Esteban Pichardo Tapia fue un conocido abogado, escritor, lexicógrafo, y el más importante geógrafo cubano, aunque nacido en la ciudad de Santiago de los Caballeros, en la isla de Santo Domingo o La Española, el 26 de diciembre de 1799. Cuando solo contaba dos años de edad, y como consecuencia de la cesión de la isla a Francia, su familia se trasladó a la isla de Cuba, instalándose en Camagüey (entonces llamada Puerto Príncipe). Allí realizó sus primeros estudios, pero pronto se trasladó a La Habana en cuyo Seminario de San Carlos y San Ambrosio recibió el título de bachiller. En 1822 se licenció en Derecho en la universidad capitalina, habiendo ejercido la profesión en Guanajay (Pinar del Río), La Habana, Matanzas y Puerto Príncipe. Muy pronto manifestó sus diferencias políticas con la metrópoli. En 1925 viajó a Puerto Rico, Filadelfia y a la metrópoli (donde tuvo problemas de malentendidos legales, por lo que huyó a Francia y Estados Unidos). Una vez absuelto volvió a dedicarse a su profesión de abogado. Sin embargo, su pasión fue la geografía. El llamado «padre de los geógrafos cubanos» realizó trabajos de campo que le obligaron a recorrer diversas regiones con el afán de recopilar datos de interés toponímico.
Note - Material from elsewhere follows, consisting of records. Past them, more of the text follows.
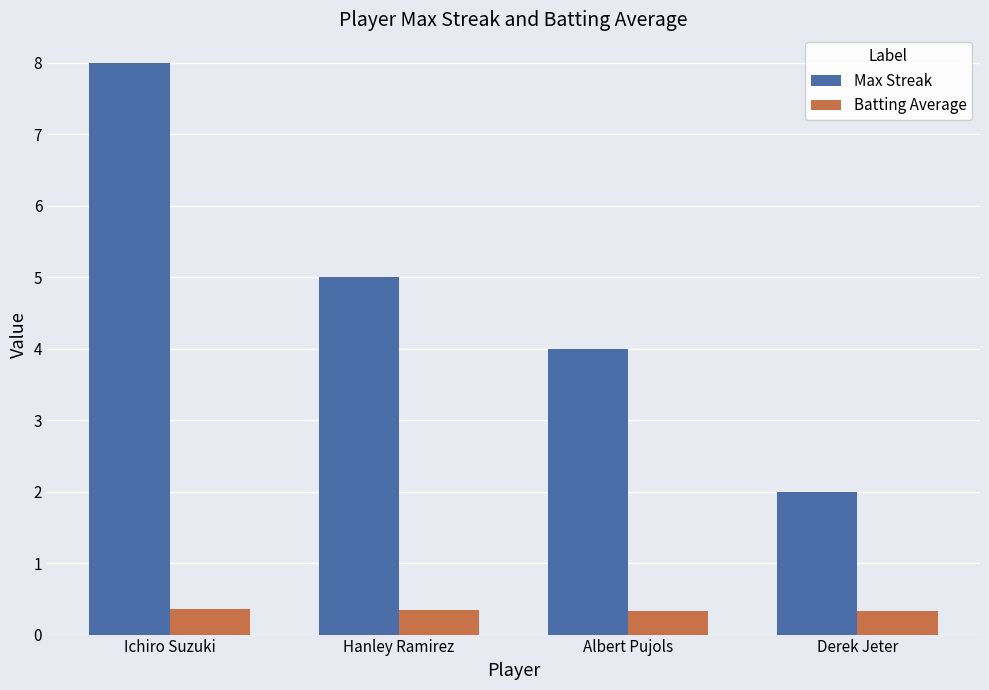

Rank the series at Albert Pujols from highest to lowest value.

Max Streak, Batting Average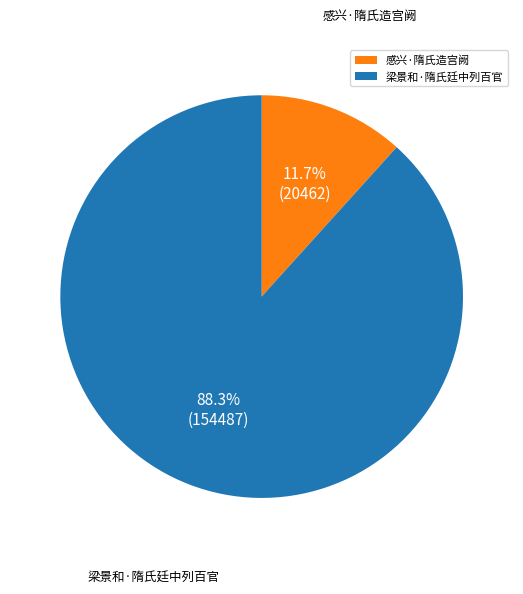

To the nearest percent, what is the combined percentage of 感兴·隋氏造宫阙 and 梁景和·隋氏廷中列百官?

100%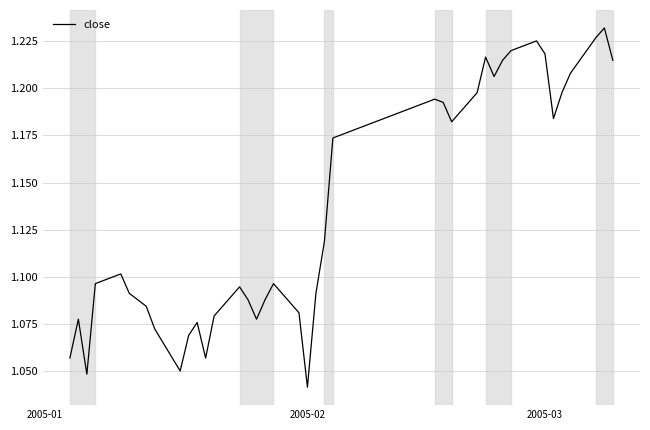

Does the chart display data point markers on the line(s)?

No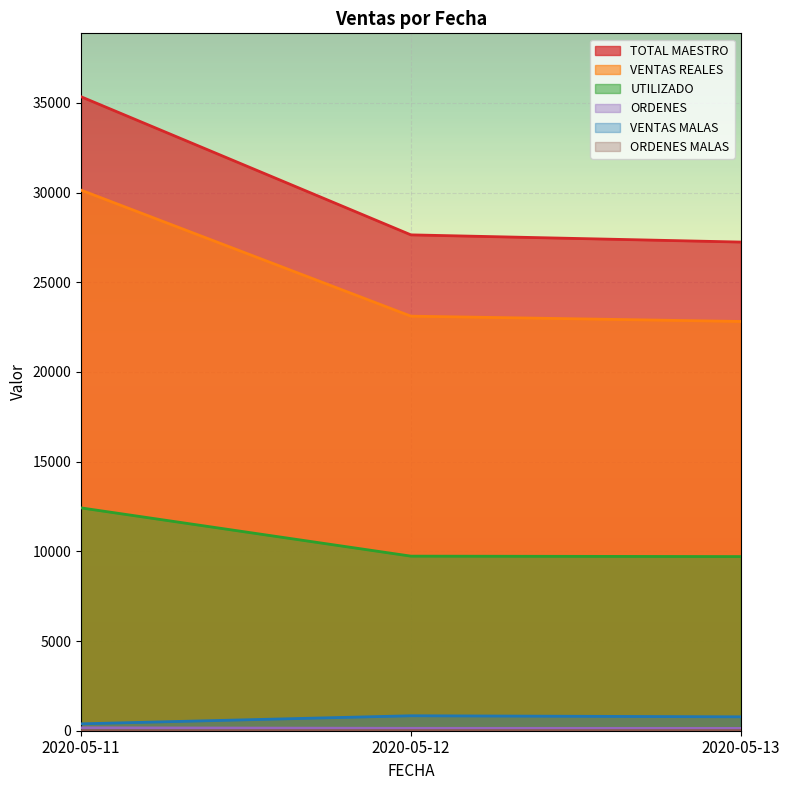

Between 2020-05-11 and 2020-05-12, which series saw the biggest shift?

TOTAL MAESTRO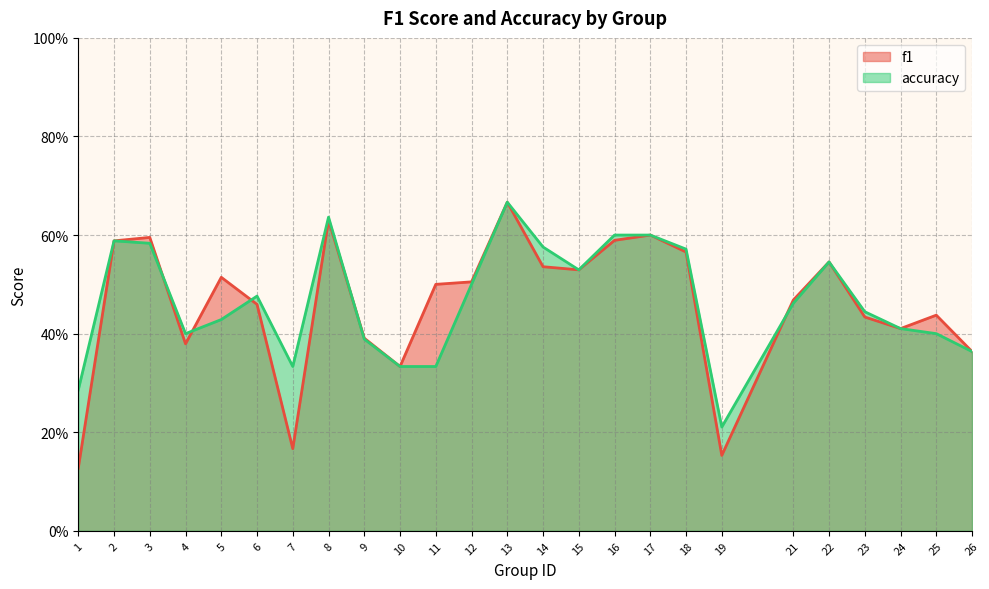

What is the sum of the accuracy values at 2 and 4?

1.0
Fue Archivero de la Dirección de Obras Públicas y perteneció a la Sociedad Económica de Amigos del País y a la Real Academia de Ciencias Médicas, Físicas y Naturales de La Habana. Pronto fue olvidado por quienes le debían no poco, y vivió el resto de su vida en la estrechez económica, solamente acompañado por su familia. Falleció ciego y pobre el 26 de agosto de 1879 en La Habana.
Entre sus obras cartográficas destaca el Gran mapa de Cuba, que vio la luz en 1874, al que le dedicó más de tres décadas de su vida. También le atrajo la creación literaria (sin olvidar su inclinación por la pintura y la música). Prueba de ello es su Miscelánea poética, colección de versos, no especialmente afortunados, que vio la luz en 1822. Más interés ofrece su novela costumbrista, de carácter autobiográfico, El fatalista, publicada en 1865. Su contribución al ámbito lexicográfico es el Diccionario provincial de voces cubanas, el primer repertorio de voces regionales de nuestra lengua que se publica, tras el de Antonio Alcedo (1735-1812). Las voces de que da cuenta no siempre son particulares de Cuba, pues aparecen castellanismos (si designan una realidad distinta a la peninsular, y les pone la marca de criollo), voces indígenas americanas, y términos de otras lenguas europeas. Una de las dificultades que tiene el Diccionario provincial es la pretensión de reflejar la pronunciación cubana con sus particularidades fonéticas, al tiempo que desea respetar las normas académicas. La obra resulta de enorme interés por consignar regionalismos recogidos de primera mano y en gran cantidad, además del empeño por ofrecer informaciones y definiciones de carácter lingüístico, si bien Pichardo no pudo escaparse a la tentación o a la necesidad de proporcionar descripciones extralingüísticas. Pese a que fue una las fuentes consultadas por Vicente Salvá para la elaboración de su repertorio, en ningún momento lo cita, lo que provocó la queja de Pichardo (visible ya en el prólogo de la segunda edición de su diccionario) e, incluso, que diera cuenta en la cuarta edición de algunos errores cometidos por el lexicógrafo valenciano.
El Diccionario provincial de voces cubanas tuvo un notable éxito, ampliándose en las cuatro ediciones que salieron en vida del autor, con algunos pequeños arreglos en el título. Fue nuevamente ampliado por Esteban Rodríguez Herrera en una edición aparecida en 1953.